9 Ways You Can Help A Grieving Heart
My heart breaks as I listen to the news of
killings in our country and around the world.
Regardless of who you are or where you come from,
when someone you love dies,
it blows a hole in your heart,
changes your life forever.
My experience being widowed twice in four years
gives me the courage to say
you can make a difference in the process of grief.
Here are 9 ways to help mitigate the agony when
tragedy strikes close to home.
Look for the person who is grieving.
Smile at them.
Talk with her or him.
Don’t avoid them because you don’t know what to say,
or you feel uneasy.
Push through the feeling of awkwardness,
they need you.
Here’s advice from the American Cancer Society about that.
It is common to feel awkward when trying to comfort someone who is grieving.
Many people do not know what to say or do.
Here are suggestions to use as a guide.
Acknowledge the situation.
Example: “I heard that your_____ died.”
Use the word “died”.
That will show that you are more open to talk about how the person really feels.
Express your concern.
Example: “I’m sorry to hear that this happened to you.”
Be genuine in your communication and don’t hide your feelings.
Example: “I’m not sure what to say, but I want you to know I care.
Offer your support.
Example: “Tell me what I can do for you.”
Pray for them often and tell them that you are.
Ask them how they need God to show up in their life.
Do they need provision?
How about wisdom for parenting?
What about all the decisions they have to make?
I assure you they need prayer for the grace to deal with
people who will undoubtedly say inappropriate things!
Could you pray for their comfort?
Likely they need prayer for the pain to abate.
(Grief hurts down to your bones.)
Give them time and space to grieve.
Let them cry, talk, laugh, howl and process.
Grieving will probably
look different than you expect and
take longer than you think.
Ask them to tell you about the person who died.
Ask what they were like.
Ask what they miss the most.
Ask how they met.
Ask what they did for fun.
They need to talk about their loss.
If you knew the deceased,
write a letter about them.
Share what you remember about their character,
or a shared experience,
or a tale that brings laughter,
or an account that confirms what a great person they were.
To Bible Study,
For game night,
To go for a walk.
They are lonely and feel awkward everywhere.
Take them out for birthdays and wedding anniversaries.
I can’t overemphasize the significance of these dates!
Offer financial assistance.
Even if there is life insurance, it may not be available for months.
Ask them if they need a loan or a financial gift if you are able.
Gift cards for restaurants, oil changes, lawn service or gas stations are always appreciated.

Source data –
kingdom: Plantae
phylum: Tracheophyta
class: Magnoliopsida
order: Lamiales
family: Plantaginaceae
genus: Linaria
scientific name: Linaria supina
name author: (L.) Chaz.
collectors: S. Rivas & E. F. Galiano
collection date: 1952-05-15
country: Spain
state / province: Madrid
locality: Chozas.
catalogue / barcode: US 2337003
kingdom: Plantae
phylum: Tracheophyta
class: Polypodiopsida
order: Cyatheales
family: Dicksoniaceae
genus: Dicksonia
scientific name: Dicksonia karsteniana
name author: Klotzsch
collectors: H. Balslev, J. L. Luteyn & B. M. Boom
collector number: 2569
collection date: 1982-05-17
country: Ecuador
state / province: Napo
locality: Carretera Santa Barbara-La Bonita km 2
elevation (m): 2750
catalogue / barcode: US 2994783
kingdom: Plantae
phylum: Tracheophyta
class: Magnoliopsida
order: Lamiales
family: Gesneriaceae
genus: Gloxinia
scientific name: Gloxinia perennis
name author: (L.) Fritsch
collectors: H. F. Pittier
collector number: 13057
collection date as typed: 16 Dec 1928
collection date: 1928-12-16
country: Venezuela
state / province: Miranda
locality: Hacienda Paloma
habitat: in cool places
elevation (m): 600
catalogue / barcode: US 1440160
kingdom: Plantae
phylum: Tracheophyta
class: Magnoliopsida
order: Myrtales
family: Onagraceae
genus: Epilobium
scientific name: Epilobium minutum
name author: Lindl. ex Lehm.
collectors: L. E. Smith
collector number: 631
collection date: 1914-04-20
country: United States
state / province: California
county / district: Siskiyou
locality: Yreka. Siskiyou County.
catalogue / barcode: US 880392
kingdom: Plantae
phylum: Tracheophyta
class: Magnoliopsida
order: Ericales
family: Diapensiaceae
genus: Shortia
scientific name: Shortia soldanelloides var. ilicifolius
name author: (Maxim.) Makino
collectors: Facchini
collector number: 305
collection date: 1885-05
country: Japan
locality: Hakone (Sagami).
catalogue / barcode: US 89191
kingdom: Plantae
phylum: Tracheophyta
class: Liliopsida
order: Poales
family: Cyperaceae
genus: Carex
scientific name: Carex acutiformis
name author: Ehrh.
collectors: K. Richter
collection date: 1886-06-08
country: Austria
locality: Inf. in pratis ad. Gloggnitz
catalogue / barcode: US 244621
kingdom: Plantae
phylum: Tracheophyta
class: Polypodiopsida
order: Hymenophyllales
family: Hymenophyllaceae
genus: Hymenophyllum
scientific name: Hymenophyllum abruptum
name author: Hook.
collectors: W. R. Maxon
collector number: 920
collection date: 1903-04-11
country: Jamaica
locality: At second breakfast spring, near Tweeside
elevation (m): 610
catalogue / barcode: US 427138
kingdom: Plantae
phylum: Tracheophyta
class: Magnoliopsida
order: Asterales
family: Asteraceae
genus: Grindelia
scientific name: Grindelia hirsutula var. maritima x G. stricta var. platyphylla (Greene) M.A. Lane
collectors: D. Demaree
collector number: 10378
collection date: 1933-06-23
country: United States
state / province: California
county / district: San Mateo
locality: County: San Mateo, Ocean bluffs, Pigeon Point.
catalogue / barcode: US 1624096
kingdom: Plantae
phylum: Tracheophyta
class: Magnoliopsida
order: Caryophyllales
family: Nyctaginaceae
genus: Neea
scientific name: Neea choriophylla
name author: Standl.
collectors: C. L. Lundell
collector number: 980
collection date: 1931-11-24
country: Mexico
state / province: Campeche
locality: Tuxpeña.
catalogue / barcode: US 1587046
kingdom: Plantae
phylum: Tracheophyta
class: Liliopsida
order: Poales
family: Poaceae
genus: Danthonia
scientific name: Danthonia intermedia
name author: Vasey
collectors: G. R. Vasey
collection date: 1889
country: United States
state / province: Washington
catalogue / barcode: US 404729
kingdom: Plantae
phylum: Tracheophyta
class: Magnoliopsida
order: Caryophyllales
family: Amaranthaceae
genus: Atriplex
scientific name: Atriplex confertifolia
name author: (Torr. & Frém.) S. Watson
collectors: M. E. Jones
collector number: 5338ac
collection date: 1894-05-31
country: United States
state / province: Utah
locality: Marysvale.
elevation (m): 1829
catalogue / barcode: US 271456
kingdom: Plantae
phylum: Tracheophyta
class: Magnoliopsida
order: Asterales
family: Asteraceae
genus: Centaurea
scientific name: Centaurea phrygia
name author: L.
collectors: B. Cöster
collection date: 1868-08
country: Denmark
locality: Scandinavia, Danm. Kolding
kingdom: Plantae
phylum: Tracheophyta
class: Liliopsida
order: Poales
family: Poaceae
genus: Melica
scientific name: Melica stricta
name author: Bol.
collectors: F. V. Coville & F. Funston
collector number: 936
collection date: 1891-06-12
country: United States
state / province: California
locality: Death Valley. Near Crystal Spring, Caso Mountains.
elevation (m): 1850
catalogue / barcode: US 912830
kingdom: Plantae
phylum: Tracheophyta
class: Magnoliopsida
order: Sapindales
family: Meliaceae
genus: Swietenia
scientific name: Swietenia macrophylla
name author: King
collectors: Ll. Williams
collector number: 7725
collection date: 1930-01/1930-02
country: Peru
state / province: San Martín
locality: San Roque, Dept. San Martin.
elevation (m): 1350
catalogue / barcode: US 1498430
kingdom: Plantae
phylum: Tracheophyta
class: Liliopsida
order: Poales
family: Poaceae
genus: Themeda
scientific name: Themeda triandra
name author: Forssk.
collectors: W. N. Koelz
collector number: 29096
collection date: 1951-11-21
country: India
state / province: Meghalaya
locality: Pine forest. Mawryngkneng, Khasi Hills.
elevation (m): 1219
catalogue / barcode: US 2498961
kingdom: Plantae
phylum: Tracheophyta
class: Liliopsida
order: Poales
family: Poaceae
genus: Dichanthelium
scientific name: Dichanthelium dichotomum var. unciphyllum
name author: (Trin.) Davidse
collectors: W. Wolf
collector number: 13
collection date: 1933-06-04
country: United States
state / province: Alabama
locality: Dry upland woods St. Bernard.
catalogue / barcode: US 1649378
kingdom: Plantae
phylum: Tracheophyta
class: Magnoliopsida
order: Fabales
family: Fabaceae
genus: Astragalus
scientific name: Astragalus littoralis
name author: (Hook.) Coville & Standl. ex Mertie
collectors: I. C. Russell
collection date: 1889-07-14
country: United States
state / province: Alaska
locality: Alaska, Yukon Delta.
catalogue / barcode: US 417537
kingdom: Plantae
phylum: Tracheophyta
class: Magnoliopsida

Required work –
Decide whether each statement agrees with the text on helping a grieving heart. Answer yes or no for each, and quote the words from the text that decide it.
1. The text advises using the word "died" when acknowledging a loss.
2. The text says grieving will probably take less time than you think.
3. The text says life insurance money may not be available for months.

Answer section –
1. Yes: "Use the word “died”."
2. No: "take longer than you think."
3. Yes: "Even if there is life insurance, it may not be available for months."